__EXERCISE PROMPT__.
Could you write out the records below exactly, without omitting a line?

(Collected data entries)

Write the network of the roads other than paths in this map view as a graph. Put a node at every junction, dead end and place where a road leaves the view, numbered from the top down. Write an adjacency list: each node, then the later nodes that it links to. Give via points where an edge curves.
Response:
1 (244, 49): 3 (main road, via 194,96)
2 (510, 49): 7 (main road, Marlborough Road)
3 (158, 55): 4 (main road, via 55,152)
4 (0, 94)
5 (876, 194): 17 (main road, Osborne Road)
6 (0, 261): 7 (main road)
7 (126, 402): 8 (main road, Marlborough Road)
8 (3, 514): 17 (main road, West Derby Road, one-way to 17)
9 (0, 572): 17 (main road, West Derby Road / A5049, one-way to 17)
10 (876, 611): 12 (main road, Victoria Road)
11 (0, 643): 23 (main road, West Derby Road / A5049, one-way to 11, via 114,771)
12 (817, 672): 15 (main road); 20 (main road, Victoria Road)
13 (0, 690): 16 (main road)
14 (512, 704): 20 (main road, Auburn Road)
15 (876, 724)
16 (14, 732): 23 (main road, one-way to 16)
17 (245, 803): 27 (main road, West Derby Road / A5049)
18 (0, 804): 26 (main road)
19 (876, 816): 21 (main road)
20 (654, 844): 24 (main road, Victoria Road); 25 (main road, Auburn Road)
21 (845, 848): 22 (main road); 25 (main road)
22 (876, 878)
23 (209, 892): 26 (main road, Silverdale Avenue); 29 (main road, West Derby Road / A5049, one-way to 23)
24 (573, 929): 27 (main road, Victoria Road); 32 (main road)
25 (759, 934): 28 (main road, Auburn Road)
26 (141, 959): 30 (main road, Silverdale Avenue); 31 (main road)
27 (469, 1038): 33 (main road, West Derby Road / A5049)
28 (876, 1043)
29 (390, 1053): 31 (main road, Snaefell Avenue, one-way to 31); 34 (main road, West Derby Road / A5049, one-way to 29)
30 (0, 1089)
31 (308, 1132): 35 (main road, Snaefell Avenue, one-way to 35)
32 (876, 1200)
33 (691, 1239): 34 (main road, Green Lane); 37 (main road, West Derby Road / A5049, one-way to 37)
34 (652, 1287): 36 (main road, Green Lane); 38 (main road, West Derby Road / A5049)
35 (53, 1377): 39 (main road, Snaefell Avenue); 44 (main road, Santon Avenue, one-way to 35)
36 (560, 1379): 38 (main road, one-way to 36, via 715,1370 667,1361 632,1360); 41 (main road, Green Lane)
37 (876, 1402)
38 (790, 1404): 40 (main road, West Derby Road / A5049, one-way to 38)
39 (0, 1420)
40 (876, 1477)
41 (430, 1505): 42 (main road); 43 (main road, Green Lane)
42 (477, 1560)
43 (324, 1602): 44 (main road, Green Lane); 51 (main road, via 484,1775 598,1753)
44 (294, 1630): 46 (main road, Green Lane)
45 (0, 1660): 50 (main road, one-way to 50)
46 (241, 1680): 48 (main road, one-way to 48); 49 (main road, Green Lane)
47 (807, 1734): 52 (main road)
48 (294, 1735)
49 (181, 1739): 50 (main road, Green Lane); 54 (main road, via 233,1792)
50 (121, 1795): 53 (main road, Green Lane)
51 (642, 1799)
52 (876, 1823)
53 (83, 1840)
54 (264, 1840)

__ANSWER TO THIS EXERCISE__.
Write the network of the roads other than paths in this map view as a graph. Put a node at every junction, dead end and place where a road leaves the view, numbered from the top down. Write an adjacency list: each node, then the later nodes that it links to. Give via points where an edge curves.
Response:
1 (244, 49): 3 (main road, via 194,96)
2 (510, 49): 7 (main road, Marlborough Road)
3 (158, 55): 4 (main road, via 55,152)
4 (0, 94)
5 (876, 194): 17 (main road, Osborne Road)
6 (0, 261): 7 (main road)
7 (126, 402): 8 (main road, Marlborough Road)
8 (3, 514): 17 (main road, West Derby Road, one-way to 17)
9 (0, 572): 17 (main road, West Derby Road / A5049, one-way to 17)
10 (876, 611): 12 (main road, Victoria Road)
11 (0, 643): 23 (main road, West Derby Road / A5049, one-way to 11, via 114,771)
12 (817, 672): 15 (main road); 20 (main road, Victoria Road)
13 (0, 690): 16 (main road)
14 (512, 704): 20 (main road, Auburn Road)
15 (876, 724)
16 (14, 732): 23 (main road, one-way to 16)
17 (245, 803): 27 (main road, West Derby Road / A5049)
18 (0, 804): 26 (main road)
19 (876, 816): 21 (main road)
20 (654, 844): 24 (main road, Victoria Road); 25 (main road, Auburn Road)
21 (845, 848): 22 (main road); 25 (main road)
22 (876, 878)
23 (209, 892): 26 (main road, Silverdale Avenue); 29 (main road, West Derby Road / A5049, one-way to 23)
24 (573, 929): 27 (main road, Victoria Road); 32 (main road)
25 (759, 934): 28 (main road, Auburn Road)
26 (141, 959): 30 (main road, Silverdale Avenue); 31 (main road)
27 (469, 1038): 33 (main road, West Derby Road / A5049)
28 (876, 1043)
29 (390, 1053): 31 (main road, Snaefell Avenue, one-way to 31); 34 (main road, West Derby Road / A5049, one-way to 29)
30 (0, 1089)
31 (308, 1132): 35 (main road, Snaefell Avenue, one-way to 35)
32 (876, 1200)
33 (691, 1239): 34 (main road, Green Lane); 37 (main road, West Derby Road / A5049, one-way to 37)
34 (652, 1287): 36 (main road, Green Lane); 38 (main road, West Derby Road / A5049)
35 (53, 1377): 39 (main road, Snaefell Avenue); 44 (main road, Santon Avenue, one-way to 35)
36 (560, 1379): 38 (main road, one-way to 36, via 715,1370 667,1361 632,1360); 41 (main road, Green Lane)
37 (876, 1402)
38 (790, 1404): 40 (main road, West Derby Road / A5049, one-way to 38)
39 (0, 1420)
40 (876, 1477)
41 (430, 1505): 42 (main road); 43 (main road, Green Lane)
42 (477, 1560)
43 (324, 1602): 44 (main road, Green Lane); 51 (main road, via 484,1775 598,1753)
44 (294, 1630): 46 (main road, Green Lane)
45 (0, 1660): 50 (main road, one-way to 50)
46 (241, 1680): 48 (main road, one-way to 48); 49 (main road, Green Lane)
47 (807, 1734): 52 (main road)
48 (294, 1735)
49 (181, 1739): 50 (main road, Green Lane); 54 (main road, via 233,1792)
50 (121, 1795): 53 (main road, Green Lane)
51 (642, 1799)
52 (876, 1823)
53 (83, 1840)
54 (264, 1840)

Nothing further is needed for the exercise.